# Strawberry 12/13



## Crow (Sep 15, 2007)

Arrived at 11:30, air temp was 30 degrees but sunny. Driving through Heber Valley was foggy.

Fished south of the Ladders. Did not drive down the road where the marina is so I don't know the status of some of the bays on the west side of the lake. The rest of the lake is ice free. One person was on a toon, I think he launched from the ladders. Did not see any boats.

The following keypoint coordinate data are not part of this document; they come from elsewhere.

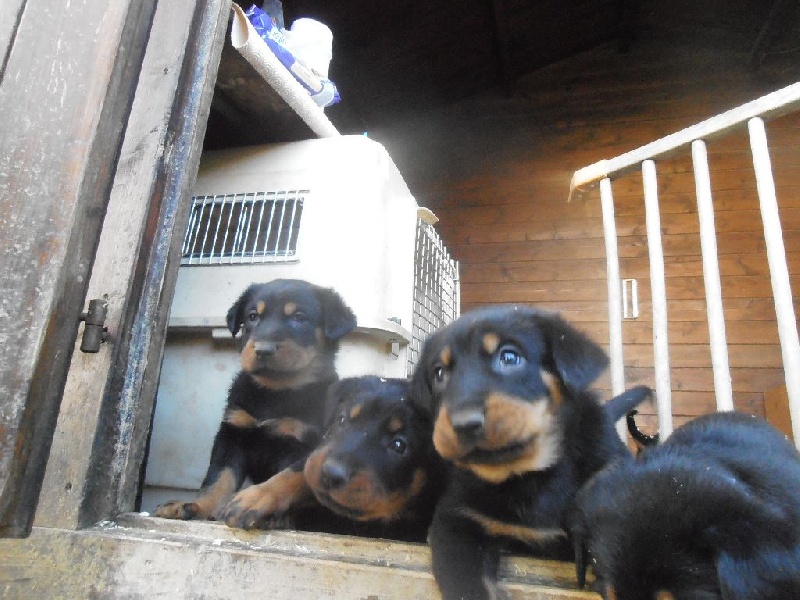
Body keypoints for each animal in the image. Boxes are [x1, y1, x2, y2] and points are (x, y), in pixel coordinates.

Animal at [156, 278, 356, 528]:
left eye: (299, 318)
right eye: (253, 317)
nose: (263, 349)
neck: (275, 392)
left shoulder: (304, 444)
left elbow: (287, 476)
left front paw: (255, 503)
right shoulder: (232, 434)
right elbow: (218, 477)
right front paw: (197, 506)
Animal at [410, 304, 648, 600]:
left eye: (509, 357)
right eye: (439, 373)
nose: (464, 423)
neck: (528, 475)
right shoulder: (457, 519)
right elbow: (466, 582)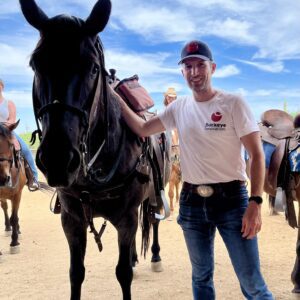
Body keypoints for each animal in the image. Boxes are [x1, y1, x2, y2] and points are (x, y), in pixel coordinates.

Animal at [19, 1, 171, 298]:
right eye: (35, 65)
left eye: (92, 69)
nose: (57, 159)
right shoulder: (71, 221)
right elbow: (76, 273)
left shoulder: (126, 218)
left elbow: (123, 274)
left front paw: (134, 264)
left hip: (154, 194)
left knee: (153, 220)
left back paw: (156, 256)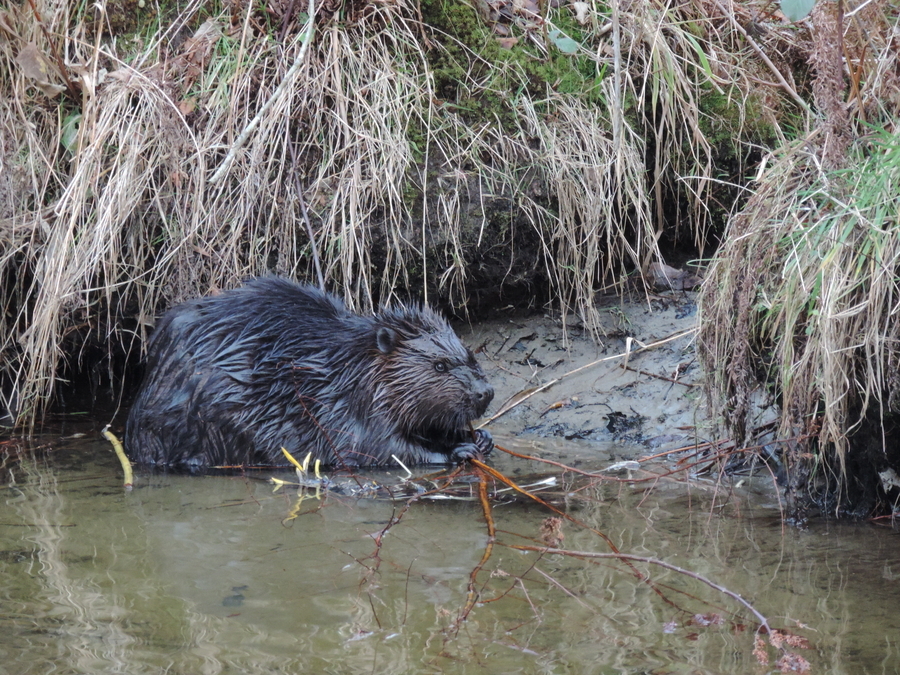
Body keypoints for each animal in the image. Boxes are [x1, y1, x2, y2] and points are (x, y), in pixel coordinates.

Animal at [124, 278, 496, 472]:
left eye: (469, 354)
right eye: (440, 365)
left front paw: (481, 438)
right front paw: (459, 451)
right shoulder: (345, 409)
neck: (349, 368)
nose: (485, 392)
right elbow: (377, 450)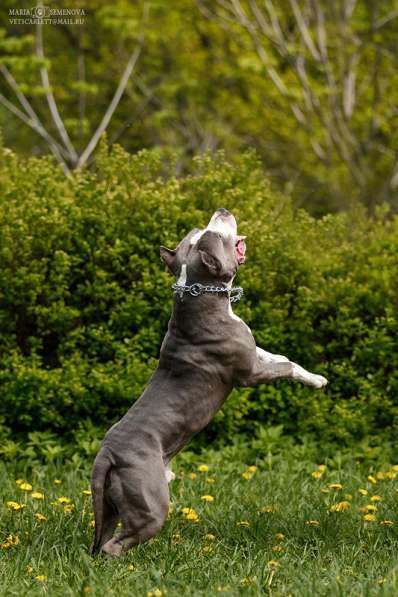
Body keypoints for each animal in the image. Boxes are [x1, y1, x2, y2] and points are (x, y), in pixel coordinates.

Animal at [90, 208, 326, 556]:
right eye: (215, 235)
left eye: (198, 233)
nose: (221, 211)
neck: (199, 294)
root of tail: (107, 453)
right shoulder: (249, 373)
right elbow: (287, 366)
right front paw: (317, 381)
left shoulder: (253, 352)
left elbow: (279, 356)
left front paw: (316, 375)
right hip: (150, 504)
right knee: (116, 544)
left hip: (109, 503)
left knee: (103, 535)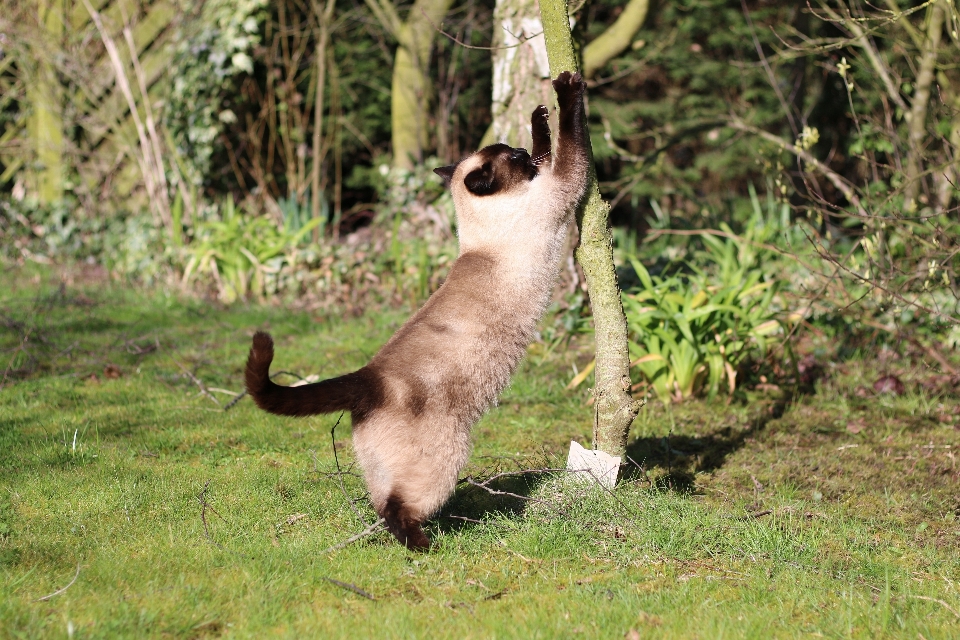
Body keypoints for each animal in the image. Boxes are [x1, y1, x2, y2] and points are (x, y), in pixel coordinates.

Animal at [246, 71, 592, 552]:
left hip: (379, 464)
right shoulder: (560, 186)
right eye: (514, 159)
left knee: (381, 502)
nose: (525, 158)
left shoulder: (549, 183)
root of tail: (367, 377)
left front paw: (539, 115)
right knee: (399, 508)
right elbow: (571, 142)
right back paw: (426, 547)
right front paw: (566, 88)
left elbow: (552, 143)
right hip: (445, 457)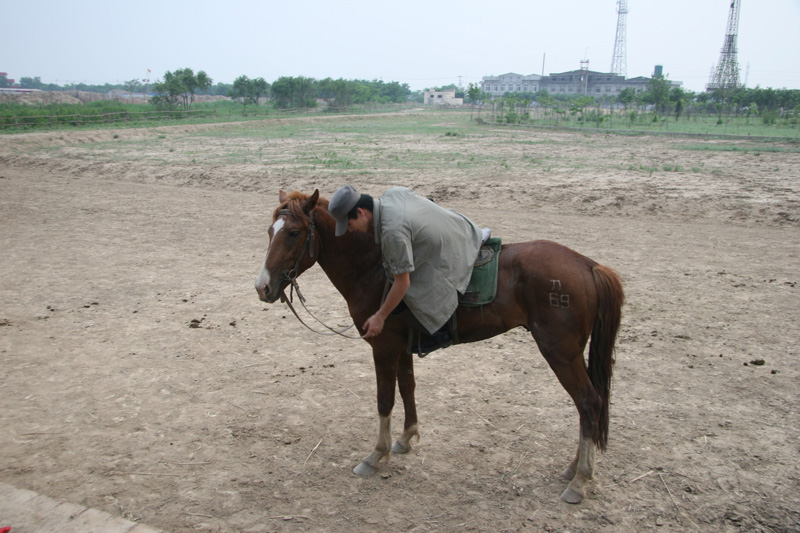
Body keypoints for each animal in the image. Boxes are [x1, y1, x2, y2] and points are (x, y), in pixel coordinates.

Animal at [256, 188, 624, 502]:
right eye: (270, 231)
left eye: (293, 233)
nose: (262, 287)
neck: (373, 266)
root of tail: (589, 265)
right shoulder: (401, 347)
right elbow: (407, 387)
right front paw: (406, 438)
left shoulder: (383, 347)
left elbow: (385, 400)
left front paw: (376, 454)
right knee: (589, 406)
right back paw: (574, 469)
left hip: (561, 354)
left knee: (589, 403)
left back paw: (580, 479)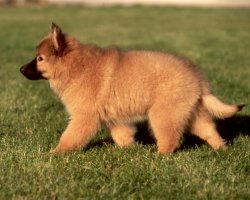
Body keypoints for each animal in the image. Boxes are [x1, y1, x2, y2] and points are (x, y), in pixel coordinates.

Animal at [20, 23, 244, 155]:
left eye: (40, 59)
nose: (20, 69)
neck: (76, 66)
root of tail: (198, 78)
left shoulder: (84, 117)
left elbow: (69, 137)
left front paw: (55, 153)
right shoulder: (115, 118)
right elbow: (122, 135)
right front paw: (130, 149)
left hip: (164, 114)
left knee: (170, 139)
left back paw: (160, 157)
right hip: (189, 112)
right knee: (209, 130)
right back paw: (222, 149)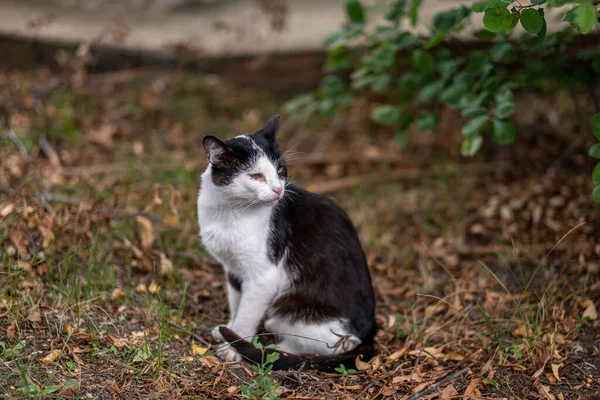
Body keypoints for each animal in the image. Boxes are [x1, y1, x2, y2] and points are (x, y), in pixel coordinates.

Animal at [197, 114, 376, 370]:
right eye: (256, 176)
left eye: (280, 169)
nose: (278, 189)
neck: (229, 212)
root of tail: (370, 334)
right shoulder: (232, 268)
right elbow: (236, 302)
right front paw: (227, 328)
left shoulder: (264, 278)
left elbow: (246, 315)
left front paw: (234, 345)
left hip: (288, 313)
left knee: (337, 344)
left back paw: (280, 350)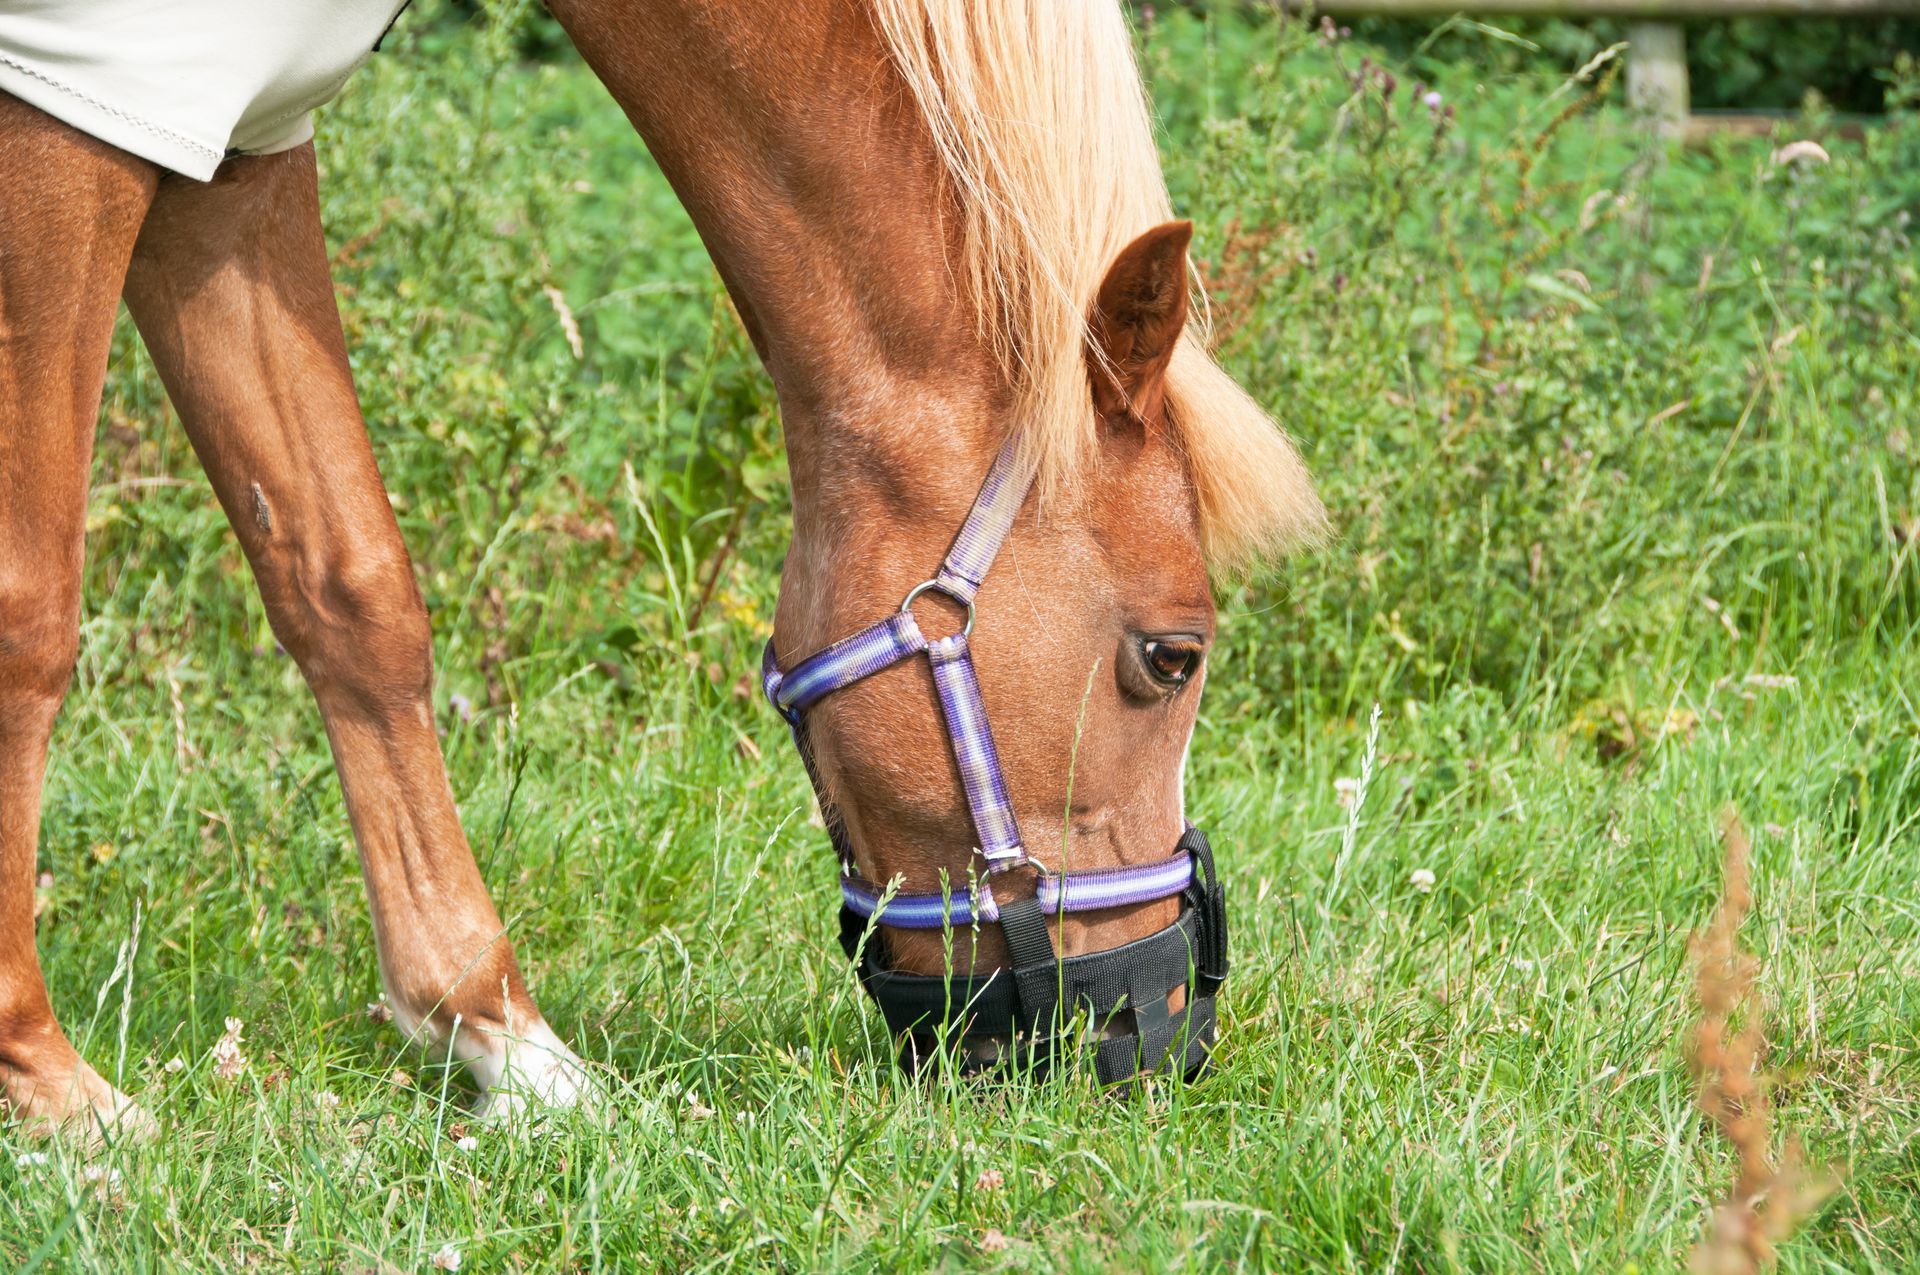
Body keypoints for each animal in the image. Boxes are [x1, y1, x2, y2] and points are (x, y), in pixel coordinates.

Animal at [0, 0, 1322, 1139]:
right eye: (1172, 657)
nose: (1167, 1030)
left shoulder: (232, 141)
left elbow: (350, 585)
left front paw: (503, 1042)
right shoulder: (70, 105)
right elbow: (31, 613)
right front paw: (53, 1093)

Started out using power bait (two pole permit) and the other a tube jig tipped with a crawler. Nothing on either one. Tried black wooly bugger, nothing. Tried Lucky Craft, nothing. Tried worm on the bottom, viola, first fish of the day 23 1/2 inch Rainbow very very fat, guessing around 5lbs. Charged battery on camera but left it at home. Missed some light bites but picked up 2 more bows, one about 10 inches the other about 14. It started getting cloudy about 2pm and the wind blew a little other than that is was a nice warm day. When we left the temp on the truck said 45 degrees.


----------



## 1morecast (Dec 6, 2007)

Thanks for the report Crow, I was supposed to go this past weekend, but had to many things built up that needed attention. Gonna try this upcoming sat.


----------



## climberike (Mar 29, 2010)

were there any ducks flying?


----------



## Crow (Sep 15, 2007)

I saw one small flock of about 6 flying from north to south about telephone pole high in the middle of the lake. Saw a few sitting in various places while driving but not many.


----------



## Tylert (Aug 6, 2008)

Can't wait for it to freeze over


----------



## americanforkdude (Sep 13, 2007)

Where are all the cuts? I've fished the berry a lot in years past and it seems like 95% of the fish you catch are Cutts? I've probably fished it this year 6 times and I bet I have only caught a handful of cutts compared to lots of rainbows. I'm not complaining by any means the rainbows fight harder and the funny thing is when I use to always catch cutts I'de always moan about not catching any rainbows. Now I'm catching "mostly" planter rainbows I would like to catch a long skinny cutthroat ha ha. Where are they?


----------



## LOAH (Sep 29, 2007)

The Ladders area has always been more of a rainbow spot for me in the past, so it's not surprising for me to see them there. At the Soldier Creek Dam though, I usually catch a pretty mixed bag of 16 inch bows and 20 inch cutts with the odd slot buster.


----------